◆ Your task ◆
Scan the data below for the string "down". Show every line where it turns up.

◆ Data segment ◆
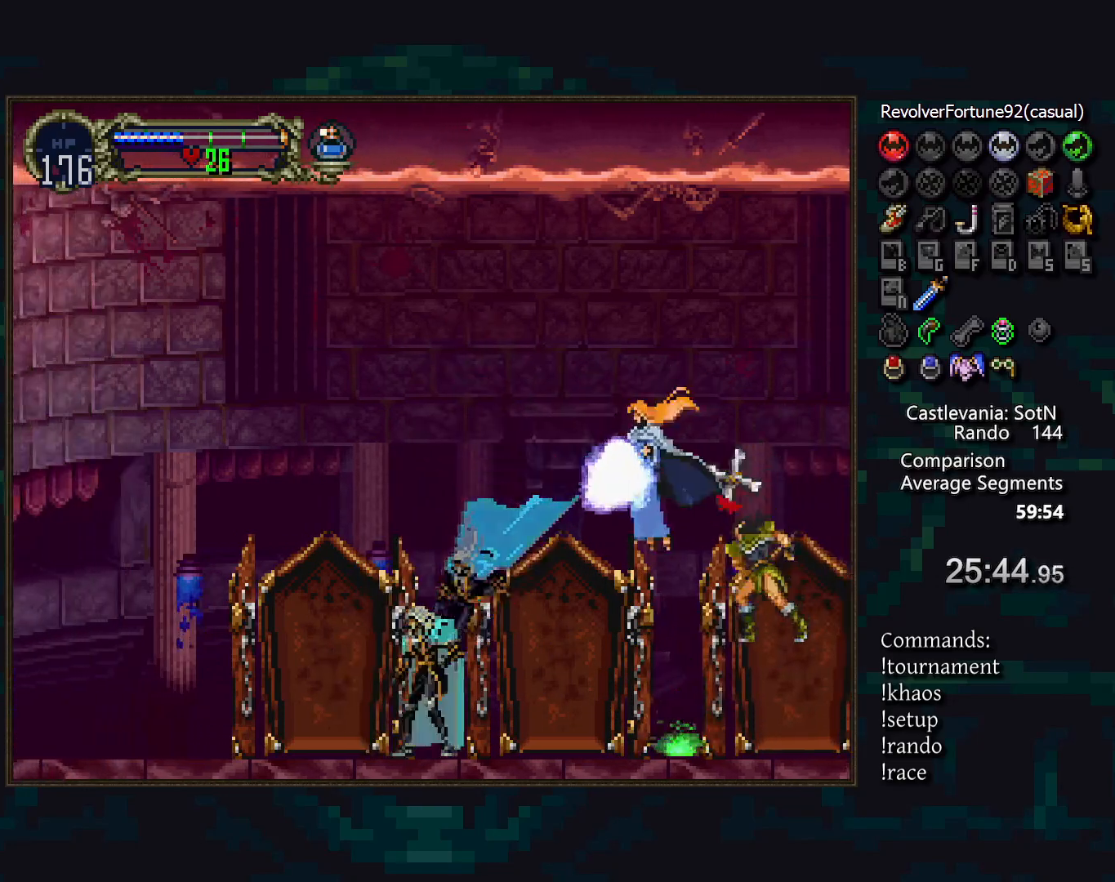
{"buttons": [], "events": [[100, "TRIANGLE", "up"], [383, "R1", "down"], [500, "R1", "up"]]}
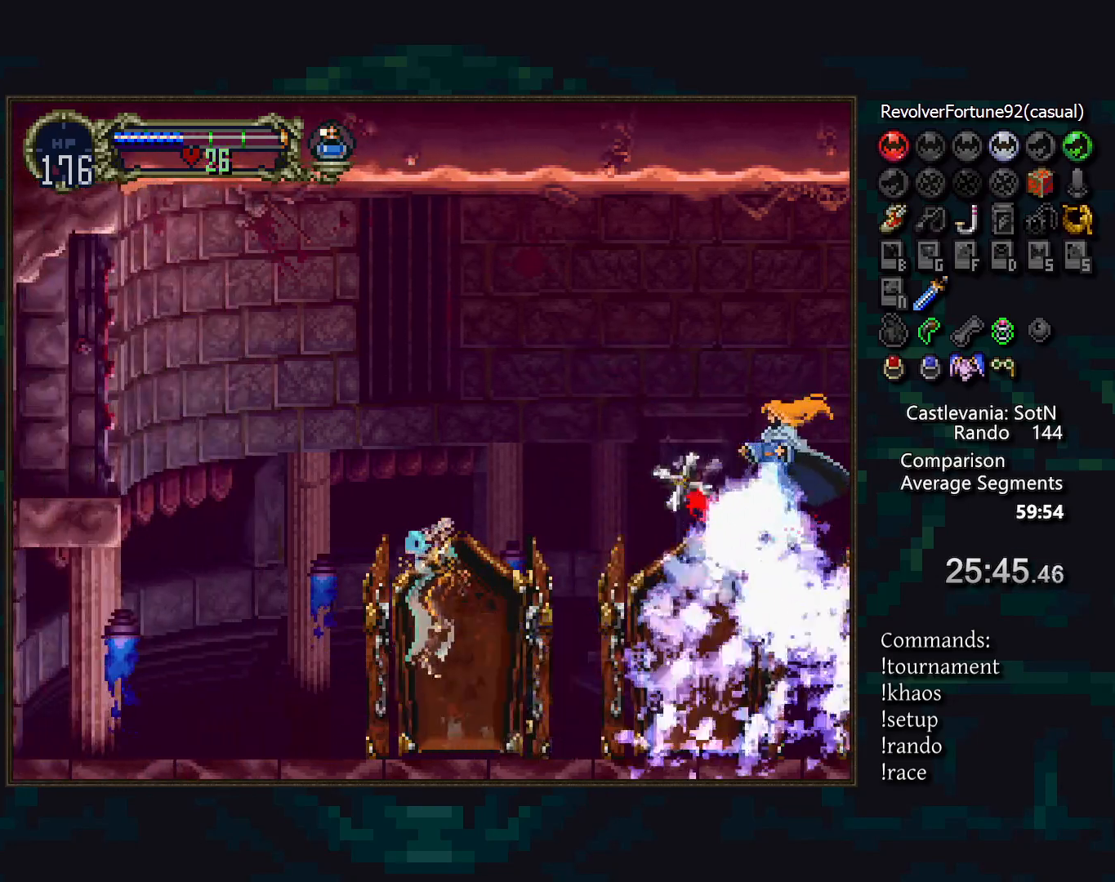
{"buttons": [], "events": []}
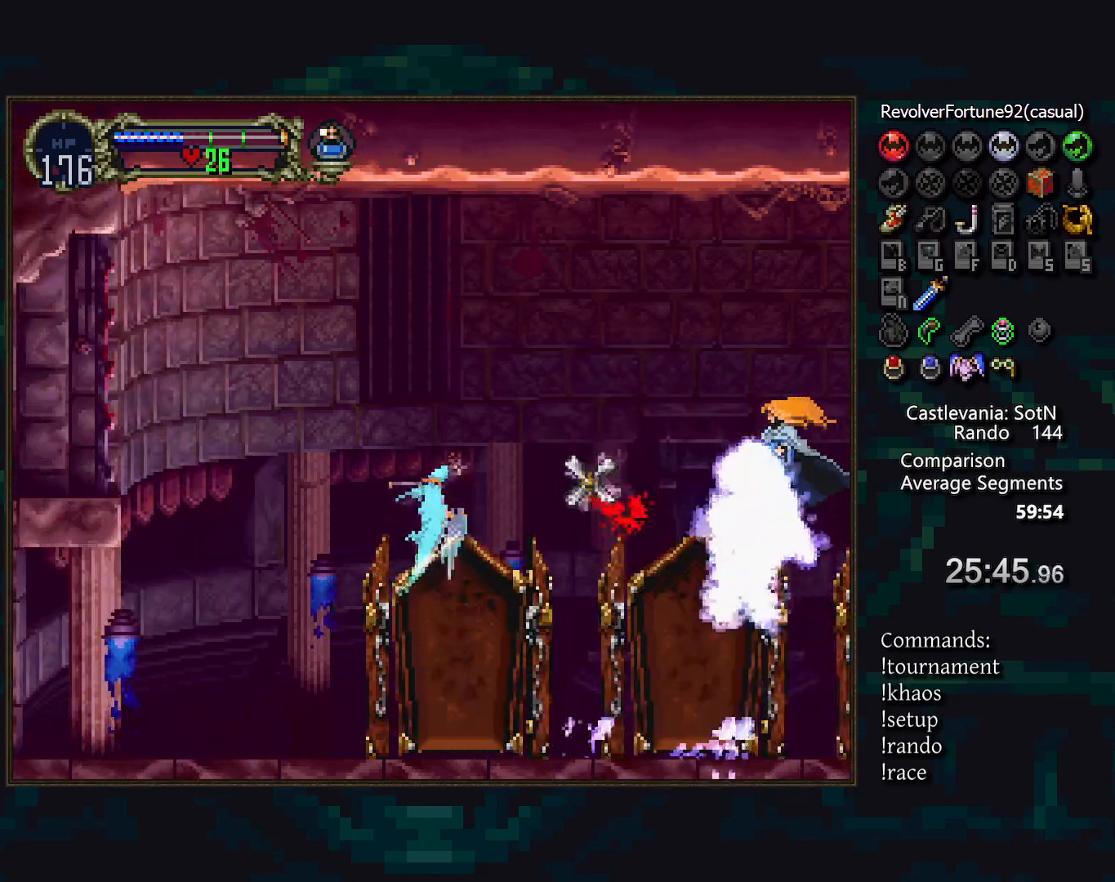
{"buttons": [], "events": [[150, "DPAD_DOWN", "down"], [267, "DPAD_DOWN", "up"]]}
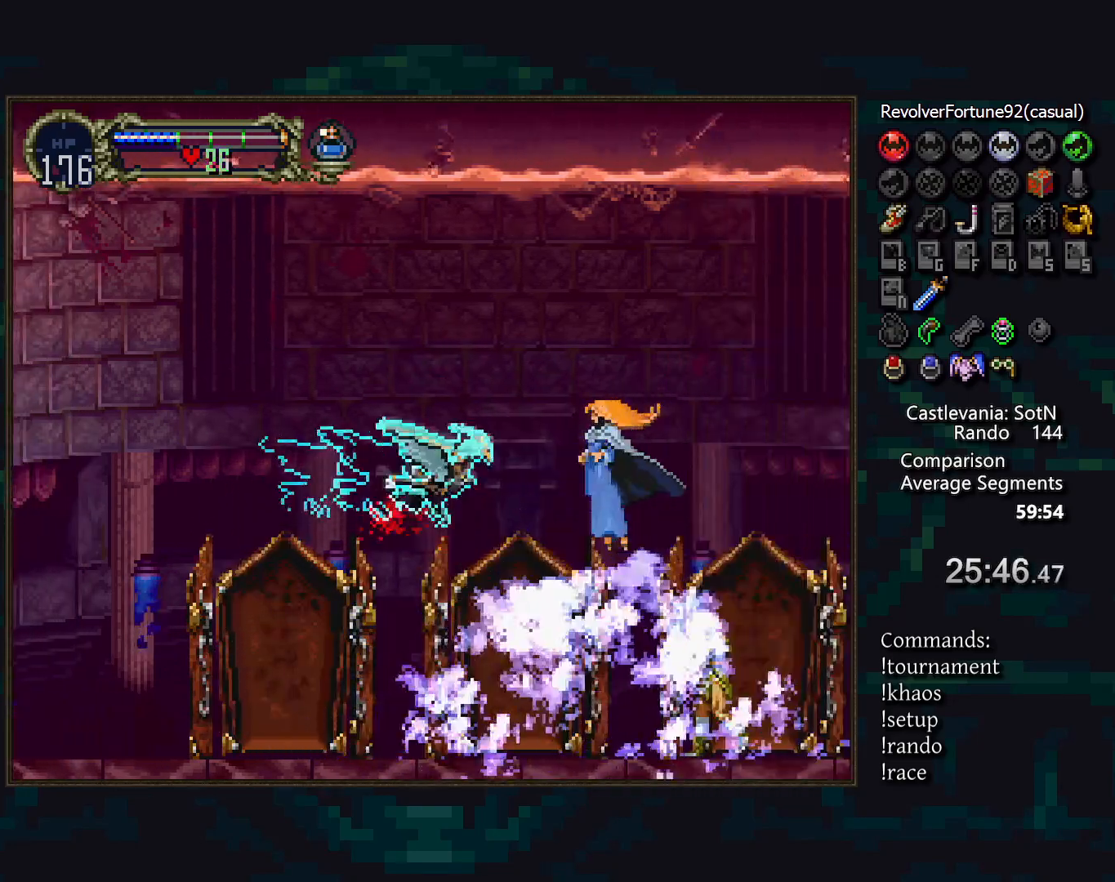
{"buttons": [], "events": [[100, "R1", "down"], [200, "R1", "up"]]}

◆ Result for this task ◆
{"buttons": [], "events": [[100, "TRIANGLE", "up"], [383, "R1", "down"], [500, "R1", "up"]]}
{"buttons": [], "events": [[150, "DPAD_DOWN", "down"], [267, "DPAD_DOWN", "up"]]}
{"buttons": [], "events": [[100, "R1", "down"], [200, "R1", "up"]]}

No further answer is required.